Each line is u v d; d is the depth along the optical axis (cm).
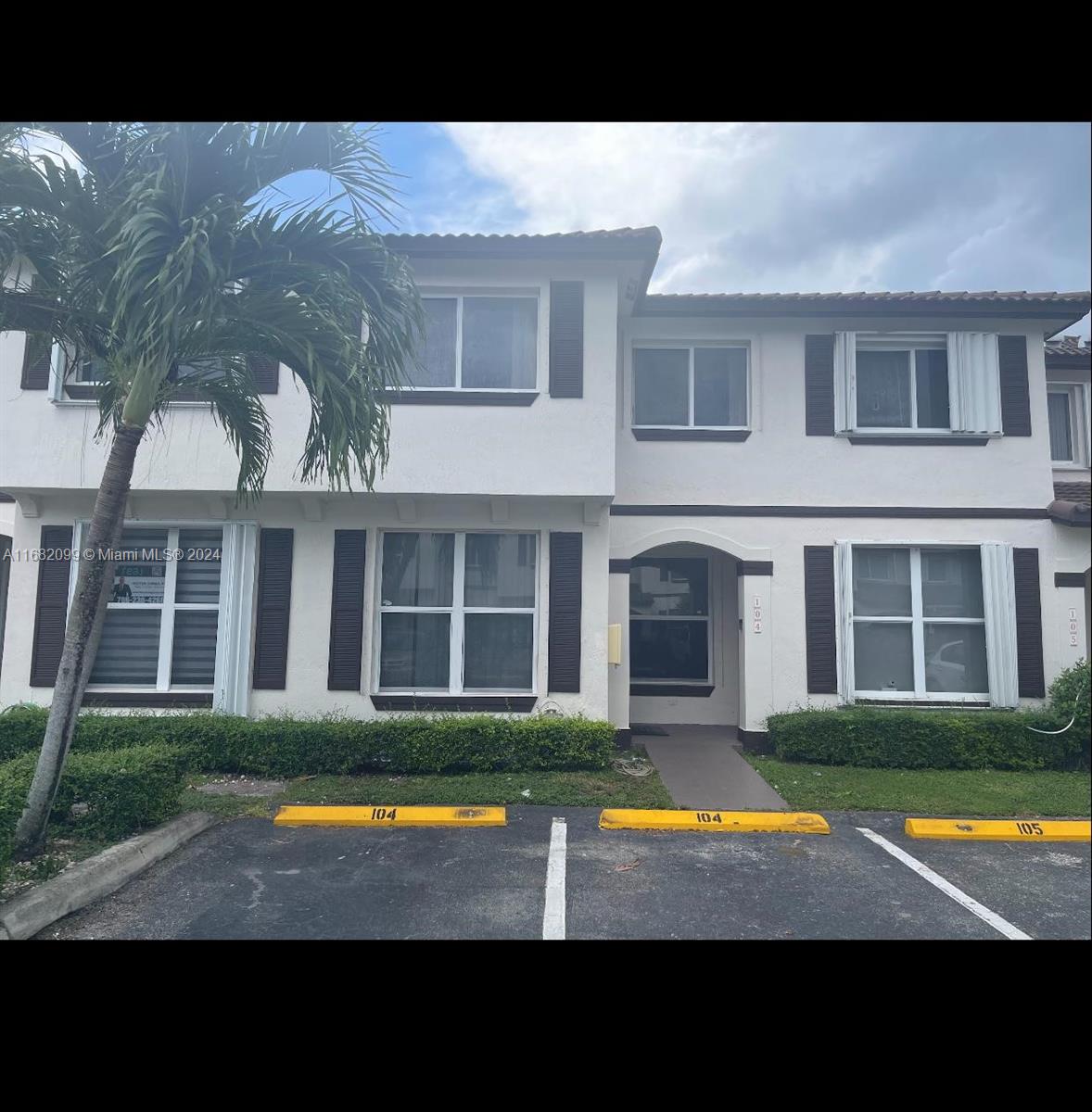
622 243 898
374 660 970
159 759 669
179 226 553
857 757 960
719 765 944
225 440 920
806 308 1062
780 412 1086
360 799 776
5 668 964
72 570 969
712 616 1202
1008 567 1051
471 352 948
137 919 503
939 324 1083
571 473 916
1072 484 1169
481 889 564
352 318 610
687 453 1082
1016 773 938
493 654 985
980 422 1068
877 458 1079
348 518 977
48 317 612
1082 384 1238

****

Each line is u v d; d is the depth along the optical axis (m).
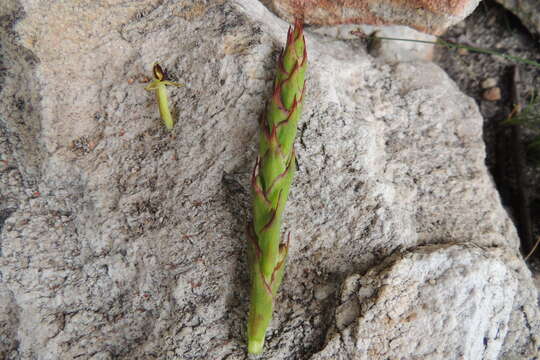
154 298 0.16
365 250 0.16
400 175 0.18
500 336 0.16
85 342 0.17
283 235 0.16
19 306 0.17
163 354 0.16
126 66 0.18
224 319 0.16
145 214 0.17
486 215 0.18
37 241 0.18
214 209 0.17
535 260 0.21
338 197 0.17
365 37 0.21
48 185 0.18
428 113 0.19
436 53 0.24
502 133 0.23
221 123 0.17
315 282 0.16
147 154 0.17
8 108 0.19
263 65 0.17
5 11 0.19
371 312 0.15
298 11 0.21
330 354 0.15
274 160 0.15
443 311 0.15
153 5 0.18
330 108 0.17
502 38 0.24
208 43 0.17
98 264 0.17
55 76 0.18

****

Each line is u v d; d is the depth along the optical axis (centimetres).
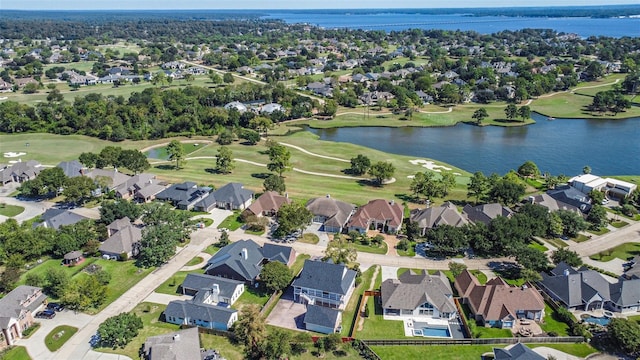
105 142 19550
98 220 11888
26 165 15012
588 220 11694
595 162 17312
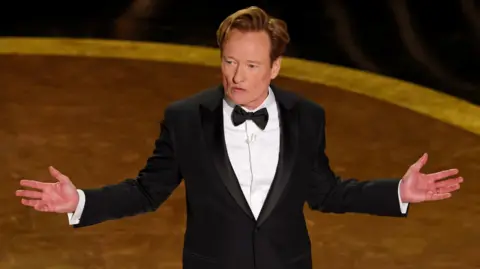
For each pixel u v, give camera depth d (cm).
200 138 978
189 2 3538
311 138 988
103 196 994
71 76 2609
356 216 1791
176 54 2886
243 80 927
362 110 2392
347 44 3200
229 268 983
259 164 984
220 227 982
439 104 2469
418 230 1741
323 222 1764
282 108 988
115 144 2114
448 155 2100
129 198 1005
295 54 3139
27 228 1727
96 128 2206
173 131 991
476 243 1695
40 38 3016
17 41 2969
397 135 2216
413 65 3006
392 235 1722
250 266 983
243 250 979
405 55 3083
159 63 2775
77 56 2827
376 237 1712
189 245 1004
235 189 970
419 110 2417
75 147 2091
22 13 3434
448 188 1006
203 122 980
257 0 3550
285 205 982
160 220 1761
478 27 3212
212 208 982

****

_EXERCISE_: Filter the entries down to the lines with the word "depth" in them, and copy those lines.

_EXERCISE ANSWER_:
Each line is u v d; d is the depth along the optical axis (cm).
Each line is u v d; d is the depth along the optical axis (m).
Each line is u v d; d is the depth along the optical axis (centimetres).
For each pixel u v, give camera depth d (cm).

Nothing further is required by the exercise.